Organ Transplant Malpractice and the “Proximate Cause”

By Alex Stein

Everyone interested in that area must read Shierts v. University of Minnesota Physicians, — N.W.2d — (Minn.App.2014), 2014 WL 7344014.

This important – yet, unreported – decision deals with a medical-malpractice action arising out of the patient’s death from cancer contracted from a donated pancreas. The trial court dismissed the action summarily based on the “proximate cause” doctrine, and the plaintiff appealed against that dismissal.

The patient’s physician did not know that the person who donated the pancreas died from cancer. Based on the information received from another hospital, she thought that the donor died from bacterial meningitis and carried out the transplant surgery. Subsequent autopsy revealed that the cause of the donor’s death was not bacterial or viral meningitis, but T-cell lymphoma, a rare form of cancer. The patient’s physician was promptly notified about it, but it was too late. The donated pancreas was determined to contain cancer cells. The cancer was also determined to be widespread in the patient’s body.
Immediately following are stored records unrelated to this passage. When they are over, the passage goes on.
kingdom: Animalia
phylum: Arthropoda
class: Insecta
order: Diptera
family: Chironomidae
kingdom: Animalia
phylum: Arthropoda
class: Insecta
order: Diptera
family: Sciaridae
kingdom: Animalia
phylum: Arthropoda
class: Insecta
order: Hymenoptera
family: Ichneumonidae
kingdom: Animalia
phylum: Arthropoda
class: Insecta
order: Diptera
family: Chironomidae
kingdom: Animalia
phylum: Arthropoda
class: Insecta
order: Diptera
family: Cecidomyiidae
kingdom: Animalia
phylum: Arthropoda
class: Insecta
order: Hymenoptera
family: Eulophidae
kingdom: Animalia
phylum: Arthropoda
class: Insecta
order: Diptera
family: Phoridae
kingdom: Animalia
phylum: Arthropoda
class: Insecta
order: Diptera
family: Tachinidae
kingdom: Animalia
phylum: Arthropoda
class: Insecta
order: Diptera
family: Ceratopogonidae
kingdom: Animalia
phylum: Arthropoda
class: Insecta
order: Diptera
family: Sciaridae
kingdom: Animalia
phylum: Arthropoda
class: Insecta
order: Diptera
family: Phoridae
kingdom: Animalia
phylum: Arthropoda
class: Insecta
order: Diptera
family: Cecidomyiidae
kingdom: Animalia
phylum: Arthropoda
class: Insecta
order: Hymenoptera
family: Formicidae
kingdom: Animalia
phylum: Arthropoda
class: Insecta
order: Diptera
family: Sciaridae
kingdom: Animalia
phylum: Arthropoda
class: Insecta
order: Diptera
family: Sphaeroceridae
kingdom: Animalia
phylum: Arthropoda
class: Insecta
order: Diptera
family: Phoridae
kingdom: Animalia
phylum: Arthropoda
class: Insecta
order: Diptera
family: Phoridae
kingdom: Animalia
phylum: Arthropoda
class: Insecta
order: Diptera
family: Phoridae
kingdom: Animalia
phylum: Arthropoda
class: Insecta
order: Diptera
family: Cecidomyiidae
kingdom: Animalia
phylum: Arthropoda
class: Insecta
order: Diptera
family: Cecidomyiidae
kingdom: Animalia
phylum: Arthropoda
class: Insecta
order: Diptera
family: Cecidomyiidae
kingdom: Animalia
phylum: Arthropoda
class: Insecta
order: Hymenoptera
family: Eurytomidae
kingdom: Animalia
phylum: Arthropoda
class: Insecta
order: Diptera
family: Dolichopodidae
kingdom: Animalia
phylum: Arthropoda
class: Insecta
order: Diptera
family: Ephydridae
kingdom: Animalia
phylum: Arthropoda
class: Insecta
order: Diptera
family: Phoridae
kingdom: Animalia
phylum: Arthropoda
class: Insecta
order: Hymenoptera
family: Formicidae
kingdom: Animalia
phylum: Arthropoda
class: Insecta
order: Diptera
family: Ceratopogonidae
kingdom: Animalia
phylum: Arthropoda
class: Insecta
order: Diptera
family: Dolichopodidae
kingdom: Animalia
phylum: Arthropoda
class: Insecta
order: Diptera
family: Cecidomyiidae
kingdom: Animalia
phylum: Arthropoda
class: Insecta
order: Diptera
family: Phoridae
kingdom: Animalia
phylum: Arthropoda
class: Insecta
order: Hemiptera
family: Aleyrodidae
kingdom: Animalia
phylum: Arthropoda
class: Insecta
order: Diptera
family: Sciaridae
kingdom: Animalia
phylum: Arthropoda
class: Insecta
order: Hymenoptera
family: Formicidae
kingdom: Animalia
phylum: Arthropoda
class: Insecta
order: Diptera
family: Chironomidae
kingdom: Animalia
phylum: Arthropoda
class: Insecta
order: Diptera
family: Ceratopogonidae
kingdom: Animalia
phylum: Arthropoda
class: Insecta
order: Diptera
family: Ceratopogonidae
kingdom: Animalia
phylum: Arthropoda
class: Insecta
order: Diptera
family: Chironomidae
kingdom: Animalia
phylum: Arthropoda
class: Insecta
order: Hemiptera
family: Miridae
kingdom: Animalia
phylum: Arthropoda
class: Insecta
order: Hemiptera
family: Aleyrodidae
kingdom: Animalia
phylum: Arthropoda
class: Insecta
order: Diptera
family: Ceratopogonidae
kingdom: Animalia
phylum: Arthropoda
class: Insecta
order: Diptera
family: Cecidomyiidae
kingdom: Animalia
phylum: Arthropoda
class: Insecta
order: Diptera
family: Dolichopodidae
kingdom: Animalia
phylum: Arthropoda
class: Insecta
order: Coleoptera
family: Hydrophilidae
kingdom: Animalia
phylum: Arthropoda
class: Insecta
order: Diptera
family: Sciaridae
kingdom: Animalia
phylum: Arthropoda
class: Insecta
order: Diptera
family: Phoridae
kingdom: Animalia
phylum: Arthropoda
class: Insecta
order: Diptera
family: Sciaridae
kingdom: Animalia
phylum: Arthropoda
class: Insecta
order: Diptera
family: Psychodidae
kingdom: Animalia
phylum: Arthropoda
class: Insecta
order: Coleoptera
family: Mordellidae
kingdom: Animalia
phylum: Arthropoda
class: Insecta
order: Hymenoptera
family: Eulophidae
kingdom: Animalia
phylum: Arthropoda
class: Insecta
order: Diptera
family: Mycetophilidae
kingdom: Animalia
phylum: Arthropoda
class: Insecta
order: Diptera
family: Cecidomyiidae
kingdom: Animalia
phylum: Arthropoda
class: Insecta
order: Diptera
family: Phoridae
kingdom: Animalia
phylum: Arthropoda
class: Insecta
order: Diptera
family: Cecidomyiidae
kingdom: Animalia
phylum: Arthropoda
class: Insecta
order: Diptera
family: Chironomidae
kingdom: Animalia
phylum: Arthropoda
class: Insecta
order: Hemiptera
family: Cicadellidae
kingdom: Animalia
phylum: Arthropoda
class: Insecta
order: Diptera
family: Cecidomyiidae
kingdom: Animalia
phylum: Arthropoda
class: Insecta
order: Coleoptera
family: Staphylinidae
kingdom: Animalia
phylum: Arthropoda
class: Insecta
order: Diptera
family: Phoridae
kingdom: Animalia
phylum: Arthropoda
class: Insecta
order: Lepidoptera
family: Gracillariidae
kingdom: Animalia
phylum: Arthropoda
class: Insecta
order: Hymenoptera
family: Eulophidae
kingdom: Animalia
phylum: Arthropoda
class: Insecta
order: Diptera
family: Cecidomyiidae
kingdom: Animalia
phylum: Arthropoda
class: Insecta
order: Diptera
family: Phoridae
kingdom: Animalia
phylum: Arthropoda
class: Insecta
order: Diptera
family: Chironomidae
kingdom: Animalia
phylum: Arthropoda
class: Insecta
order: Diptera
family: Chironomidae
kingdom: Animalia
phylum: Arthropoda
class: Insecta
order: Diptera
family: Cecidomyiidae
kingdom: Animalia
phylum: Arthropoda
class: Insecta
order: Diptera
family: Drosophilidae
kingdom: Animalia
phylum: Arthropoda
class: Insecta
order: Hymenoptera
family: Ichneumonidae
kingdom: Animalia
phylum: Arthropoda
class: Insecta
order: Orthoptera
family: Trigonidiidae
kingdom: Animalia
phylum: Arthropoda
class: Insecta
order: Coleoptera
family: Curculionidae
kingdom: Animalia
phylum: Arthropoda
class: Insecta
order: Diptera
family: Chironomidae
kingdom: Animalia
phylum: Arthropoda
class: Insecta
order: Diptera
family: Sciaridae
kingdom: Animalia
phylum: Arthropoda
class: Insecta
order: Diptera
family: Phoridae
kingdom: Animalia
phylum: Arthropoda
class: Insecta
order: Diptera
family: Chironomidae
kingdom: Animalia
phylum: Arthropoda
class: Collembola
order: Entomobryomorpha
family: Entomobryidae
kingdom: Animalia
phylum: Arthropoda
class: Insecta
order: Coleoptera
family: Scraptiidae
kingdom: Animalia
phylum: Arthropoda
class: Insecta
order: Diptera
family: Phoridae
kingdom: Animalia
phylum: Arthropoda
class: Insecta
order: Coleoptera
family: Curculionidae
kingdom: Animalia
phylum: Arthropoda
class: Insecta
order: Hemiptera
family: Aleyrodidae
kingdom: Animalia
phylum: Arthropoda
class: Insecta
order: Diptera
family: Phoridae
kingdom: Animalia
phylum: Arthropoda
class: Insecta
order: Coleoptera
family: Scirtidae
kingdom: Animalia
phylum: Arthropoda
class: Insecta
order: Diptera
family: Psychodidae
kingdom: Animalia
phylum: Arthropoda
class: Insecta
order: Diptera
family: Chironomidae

Three days later, the patient died from that cancer.

The patient’s sister sued the physician for medical malpractice and the ensuing wrongful death, but the trial court dismissed that suit summarily. The court reasoned that the donor’s T-cell lymphoma was unforeseeable because that condition was extremely rare. However, foreseeability depends on the indications of the general risk and not on the risk’s specifics. The plaintiff’s expert testified that the physician breached the applicable protocol by accepting the donor’s pancreas despite indications that the donor had bacterial meningitis or some other illness that would make his pancreas unsuitable for transplantation. Based on that testimony, the court of appeals properly decided that the suit should have gone to trial rather than dismissed.

The appellate decision cited a catchy, but misleading adage, “negligence is tested by foresight but proximate cause is determined by hindsight.” Dellwo v. Pearson, 107 N.W.2d 859, 862 (Minn. 1961). This proposition properly describes the cause-in-fact requirement, which the present suit obviously met, but not the proximate cause doctrine. Under the proximate cause doctrine, the victim’s damage must be foreseeable ex ante as a possible consequence of the tortfeasor’s negligence. Put differently, the victim’s damage must fall within the scope of the general risk created by the tortfeasor’s negligence. The reasons that make the tortfeasor negligent must include the damage that the victim ultimately suffered. Extending the foreseeability requirement to the specifics of the actual damaging event would distort our system of tort liability: see Ariel Porat, Misalignments in Tort Law, 121 Yale L.J. 82, 108-14 (2011).

In the present case, the physician was negligent because she ignored the indications of unknown illnesses that made the pancreas unsuitable for transplantation. This neglect tracks the subsequent complications from which the patient died. For that reason, the plaintiff had a viable malpractice suit against the physician.